▶ [TASK PROMPT] Copy out the lines of the listing below, from the line containing "class: Malacostraca" through the line containing "scientific name: Prunus avium", both included.

▶ [DATA EXTRACT]
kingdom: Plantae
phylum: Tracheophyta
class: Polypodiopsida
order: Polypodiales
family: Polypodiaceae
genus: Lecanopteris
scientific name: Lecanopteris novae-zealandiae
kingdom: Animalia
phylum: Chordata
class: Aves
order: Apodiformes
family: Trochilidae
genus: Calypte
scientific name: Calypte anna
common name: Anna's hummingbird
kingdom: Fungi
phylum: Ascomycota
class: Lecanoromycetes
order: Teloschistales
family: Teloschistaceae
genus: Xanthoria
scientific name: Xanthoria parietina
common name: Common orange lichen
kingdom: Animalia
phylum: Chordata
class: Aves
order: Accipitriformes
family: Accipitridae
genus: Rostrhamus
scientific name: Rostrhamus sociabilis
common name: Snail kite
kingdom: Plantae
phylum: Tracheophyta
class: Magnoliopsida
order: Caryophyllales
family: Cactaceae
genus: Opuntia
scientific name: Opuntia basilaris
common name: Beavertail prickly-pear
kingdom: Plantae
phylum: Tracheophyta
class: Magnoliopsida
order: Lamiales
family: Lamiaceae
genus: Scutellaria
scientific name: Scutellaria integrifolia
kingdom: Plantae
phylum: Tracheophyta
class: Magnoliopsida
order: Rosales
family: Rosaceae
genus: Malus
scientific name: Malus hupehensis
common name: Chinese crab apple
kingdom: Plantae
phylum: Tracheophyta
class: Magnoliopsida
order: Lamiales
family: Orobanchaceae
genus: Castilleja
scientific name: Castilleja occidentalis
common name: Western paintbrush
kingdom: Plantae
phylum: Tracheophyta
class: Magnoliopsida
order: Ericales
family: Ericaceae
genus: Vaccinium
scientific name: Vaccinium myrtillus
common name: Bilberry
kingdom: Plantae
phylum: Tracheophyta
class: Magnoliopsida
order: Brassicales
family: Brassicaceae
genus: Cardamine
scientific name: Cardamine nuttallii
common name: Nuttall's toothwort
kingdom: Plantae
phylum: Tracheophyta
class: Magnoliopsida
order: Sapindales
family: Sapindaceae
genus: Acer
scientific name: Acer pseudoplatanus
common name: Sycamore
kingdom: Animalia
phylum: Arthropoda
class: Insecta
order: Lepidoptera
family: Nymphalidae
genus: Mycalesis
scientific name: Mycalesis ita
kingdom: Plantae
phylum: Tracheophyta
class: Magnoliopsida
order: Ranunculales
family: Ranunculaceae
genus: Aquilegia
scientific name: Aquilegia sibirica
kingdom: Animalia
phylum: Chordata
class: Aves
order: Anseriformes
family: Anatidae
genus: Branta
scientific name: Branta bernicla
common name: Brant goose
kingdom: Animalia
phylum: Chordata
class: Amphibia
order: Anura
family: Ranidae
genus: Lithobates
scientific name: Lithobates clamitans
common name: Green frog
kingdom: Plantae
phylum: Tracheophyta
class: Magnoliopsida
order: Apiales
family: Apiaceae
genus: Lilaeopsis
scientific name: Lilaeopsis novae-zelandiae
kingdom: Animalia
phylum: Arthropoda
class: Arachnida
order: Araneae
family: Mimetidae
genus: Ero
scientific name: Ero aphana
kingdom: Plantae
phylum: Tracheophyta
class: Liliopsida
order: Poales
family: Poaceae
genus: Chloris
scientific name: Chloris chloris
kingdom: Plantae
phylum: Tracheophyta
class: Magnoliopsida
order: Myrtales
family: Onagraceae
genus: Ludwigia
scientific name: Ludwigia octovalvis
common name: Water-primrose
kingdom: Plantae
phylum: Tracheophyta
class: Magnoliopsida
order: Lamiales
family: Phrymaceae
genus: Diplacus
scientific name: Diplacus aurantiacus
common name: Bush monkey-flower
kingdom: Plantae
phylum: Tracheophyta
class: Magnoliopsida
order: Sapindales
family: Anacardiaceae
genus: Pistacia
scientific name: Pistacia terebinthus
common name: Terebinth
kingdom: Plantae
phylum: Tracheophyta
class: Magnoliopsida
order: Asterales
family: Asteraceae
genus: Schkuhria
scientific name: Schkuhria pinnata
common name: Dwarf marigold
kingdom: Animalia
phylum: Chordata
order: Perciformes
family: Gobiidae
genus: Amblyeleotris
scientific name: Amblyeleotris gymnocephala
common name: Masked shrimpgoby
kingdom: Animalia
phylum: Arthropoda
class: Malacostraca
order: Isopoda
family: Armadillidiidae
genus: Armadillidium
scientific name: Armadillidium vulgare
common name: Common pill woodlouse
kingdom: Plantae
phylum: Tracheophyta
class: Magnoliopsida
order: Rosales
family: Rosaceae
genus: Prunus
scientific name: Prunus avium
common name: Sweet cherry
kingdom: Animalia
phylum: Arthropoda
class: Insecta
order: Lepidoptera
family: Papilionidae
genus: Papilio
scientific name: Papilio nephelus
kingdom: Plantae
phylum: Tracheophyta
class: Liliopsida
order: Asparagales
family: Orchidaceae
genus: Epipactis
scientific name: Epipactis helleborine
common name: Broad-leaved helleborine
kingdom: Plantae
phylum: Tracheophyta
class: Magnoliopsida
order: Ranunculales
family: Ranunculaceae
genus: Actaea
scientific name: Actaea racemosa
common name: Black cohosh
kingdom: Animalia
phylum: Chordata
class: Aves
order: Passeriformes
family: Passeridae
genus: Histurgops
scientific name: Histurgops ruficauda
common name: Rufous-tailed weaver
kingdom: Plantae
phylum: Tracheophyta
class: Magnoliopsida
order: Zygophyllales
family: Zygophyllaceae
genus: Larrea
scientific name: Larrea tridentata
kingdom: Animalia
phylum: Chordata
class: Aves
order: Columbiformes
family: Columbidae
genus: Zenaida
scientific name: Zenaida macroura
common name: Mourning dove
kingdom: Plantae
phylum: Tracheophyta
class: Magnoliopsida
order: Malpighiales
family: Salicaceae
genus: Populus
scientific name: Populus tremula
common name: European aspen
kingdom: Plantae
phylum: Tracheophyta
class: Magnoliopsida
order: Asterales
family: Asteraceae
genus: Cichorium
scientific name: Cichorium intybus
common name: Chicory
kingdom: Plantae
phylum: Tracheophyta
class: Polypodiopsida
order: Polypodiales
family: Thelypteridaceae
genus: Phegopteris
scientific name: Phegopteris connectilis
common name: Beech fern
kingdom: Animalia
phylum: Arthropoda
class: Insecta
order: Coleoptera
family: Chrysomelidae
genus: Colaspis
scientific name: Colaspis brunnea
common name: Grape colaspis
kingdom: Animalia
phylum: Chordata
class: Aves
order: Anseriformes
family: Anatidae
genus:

▶ [ANSWER IN FULL]
class: Malacostraca
order: Isopoda
family: Armadillidiidae
genus: Armadillidium
scientific name: Armadillidium vulgare
common name: Common pill woodlouse
kingdom: Plantae
phylum: Tracheophyta
class: Magnoliopsida
order: Rosales
family: Rosaceae
genus: Prunus
scientific name: Prunus avium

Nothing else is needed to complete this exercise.